The aim of this study was to investigate whether consuming a high acute dose of NO3 -rich beetroot juice (BRJ) results in a significant (A) increase in plasma nitrite (NO2 -), and; (B) improvement in exercise performance during a 30 min time trial (TT) among competitive elite triathletes. Eight triathletes (4 females, 4 males; age 22 ± 0.9 yrs) participated in this study. (A) Baseline (PRE) venous blood samples were taken. Subjects then consumed 210 mL (19.4 mmol NO3 -) of BRJ and a second blood sample was taken 2.5 hr after consumption (POST) and blood samples were analyzed for [NO2 -]. (B) Seven days later, in a randomized, single-blinded, crossover design, subjects completed two laboratory-based 30 min TT separated by 7 days. 2.5 hr prior the TT, subjects consumed either BRJ or a nitrate-free BRJ placebo (PL). (A) Plasma [NO2 -] did not significantly change from baseline values after consuming 210 mL of BRJ (PRE: 1.62 ± 0.17 uM, POST: 1.76 ± 0.15 uM). (B) In response to BRJ supplementation, there was no significant difference over the TT in mean power output (BRJ: 4.19 ± 0.2 W/kg, PL: 4.23 ± 0.2 W/ kg), distance covered (BRJ: 16.1 ± 0.6 km, PL: 16.2 ± 0.7 km), or average speed (PL: 32.4 ± 1.4; BRJ: 32.6 ± 1.3 kph).
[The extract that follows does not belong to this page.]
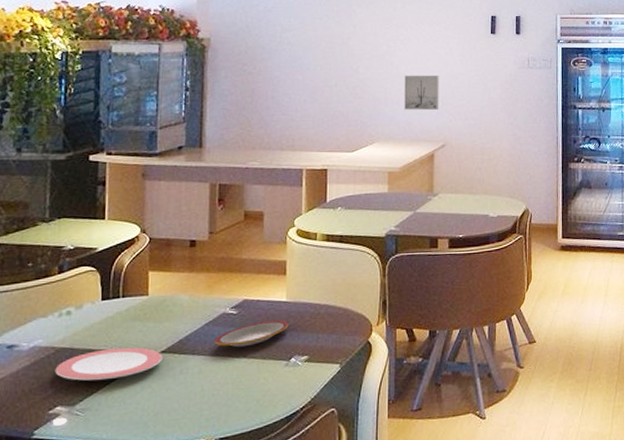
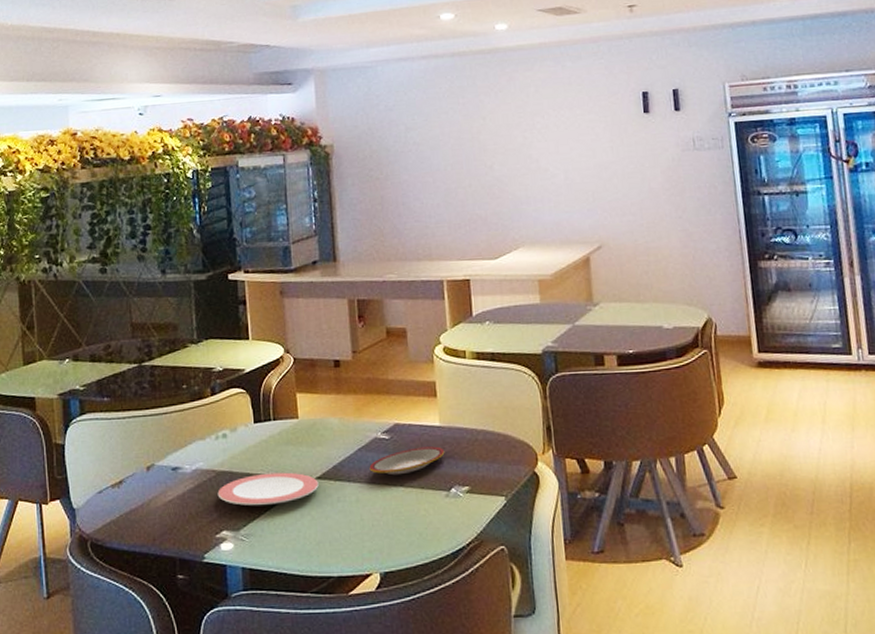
wall art: present [404,75,439,111] -> none [546,166,591,209]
Further, when the subjects were separated into BRJ ‘responders’ and ‘non-responders’ we did not observe statistically significant changes in any of the performance measures between the PL and BRJ supplementation. In conclusion, there is no ergogenic benefit to supplementing elite athletes with an acute dose of BRJ prior to a high intensity middle-distance cycling competition.